### Excerpt to read

How can I 'regex' or 'map' this to sort them in one loop already?

Thanks
Hardy

#!/usr/bin/perl

use warnings;
use strict;

my @digitlist;
my @openlist;
my @clsdlist;

while(<DATA>){
/(\d{1,3})/;
push (@digitlist,$1.$_);
}

@digitlist = sort @digitlist;

for(@digitlist){
if (/OPEN/){
push(@openlist,$_);
}else{
push(@clsdlist,$_);
}
}

for(@openlist){
print;
}
for(@clsdlist){
print;
}
1;
# EOF

__DATA__
SBruhrtal32PER09CLSD
SBsorpe31PER19IN18last
RBruhrII33PER11OPEN
RBruhrI34PER14CLSD
RBharkortI40PER09OPEN


#!/usr/bin/perl
use warnings;
use strict;

my ( @openlist, @clsdlist );

push @{ /OPEN/ ? \@openlist : \@clsdlist }, $_ for
map substr( $_, 3 ),
sort
map sprintf( '%03d%s', /(\d{1,3})/, $_ ),
<DATA>;

print @openlist, @clsdlist;




John
 
U

Uri Guttman

JWK> #!/usr/bin/perl
JWK> use warnings;
JWK> use strict;

JWK> my ( @openlist, @clsdlist );

JWK> push @{ /OPEN/ ? \@openlist : \@clsdlist }, $_ for
JWK> map substr( $_, 3 ),
JWK> sort
JWK> map sprintf( '%03d%s', /(\d{1,3})/, $_ ),
JWK> <DATA>;

JWK> print @openlist, @clsdlist;

i like it, an GRT written on the fly. but you now owe me royalties! for
payment, i expect you to test Sort::Maker before its public release.

######

Problems and tasks ->
A. Answer these questions about the Perl sorting thread:
(i) What format string does the shorter script pass to sprintf?
(ii) Which module does Uri Guttman want tested before its public release?
(iii) What word does the code look for when deciding whether an entry goes into @openlist?
B. Carry on the Perl sorting thread from its last sentence.
The lines that come after the Perl sorting thread are separate material.

### Available data

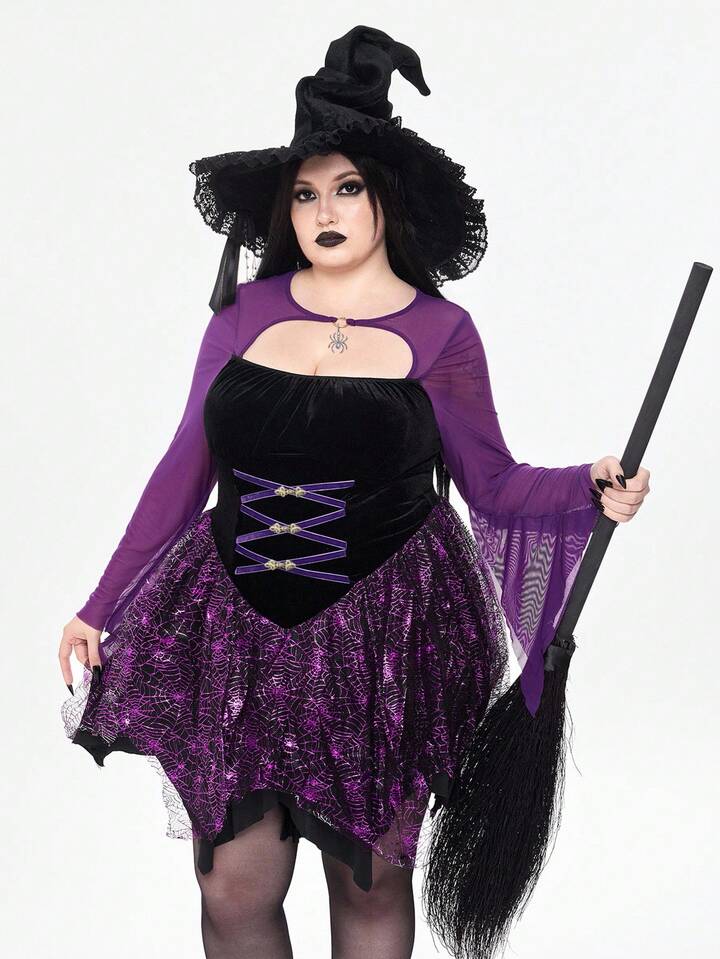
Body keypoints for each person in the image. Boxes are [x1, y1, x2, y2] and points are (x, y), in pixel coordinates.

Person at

######

Outputs for the tasks ->
A.
(i) '%03d%s'
(ii) Sort::Maker
(iii) OPEN

B.
uri
 
H

Herr Hardy

Let me comment to understand, from bottom to top
push @{ /OPEN/ ? \@openlist : \@clsdlist }, $_ for
# ^ 4. OPEN 2 openlist, !OPEN 2 clsdlist
map substr( $_, 3 ),
# ^ 3. delete leading 'mark'-digits
# ^ 2. simple Perl sort on the 'marks'
map sprintf( '%03d%s', /(\d{1,3})/, $_ ),
# ^ 1. 'marking' each line with \d{1,3} as leading digits
# or 0nn or 00n if less than 3 digits in \d{1,3}
<DATA>;

print @openlist, @clsdlist;
That's pretty, John.
 
H

Herr Hardy

Taking your funny linewithout mapping

push @{ /OPEN/ ? \@openlist : \@clsdlist }, $_ for
sort {
my($x) = ($a=~/(\d{1,3})/);
my($y) = ($b=~/(\d{1,3})/);
$x <=> $y;
}
<DATA>;
 
U

Uri Guttman

HH> On Tue, 25 May 2004 08:31:02 +0200, Herr Hardy <[email protected]>
HH> wrote:

HH> Taking your funny lineHH> without mapping

HH> push @{ /OPEN/ ? \@openlist : \@clsdlist }, $_ for
HH> sort {
HH> my($x) = ($a=~/(\d{1,3})/);
HH> my($y) = ($b=~/(\d{1,3})/);
HH> $x <=> $y;
HH> }
HH> <DATA>;

read http://sysarch.com/perl/sort_paper.html to find out why the
map/sort/map is usually much faster.

uri
 
A

Anno Siegel

Herr Hardy said:
__DATA__
SBruhrtal32PER09CLSD
SBsorpe31PER19IN18last
RBruhrII33PER11OPEN
RBruhrI34PER14CLSD
RBharkortI40PER09OPEN
RBruhrI34PER14OPEN

That can be done using a Schwartz transform. Assign numeric sort keys
to the lines. Make the key -1 if the line contains "OPEN", otherwise
use the first group of digits. Sort according to keys, throw the
keys away.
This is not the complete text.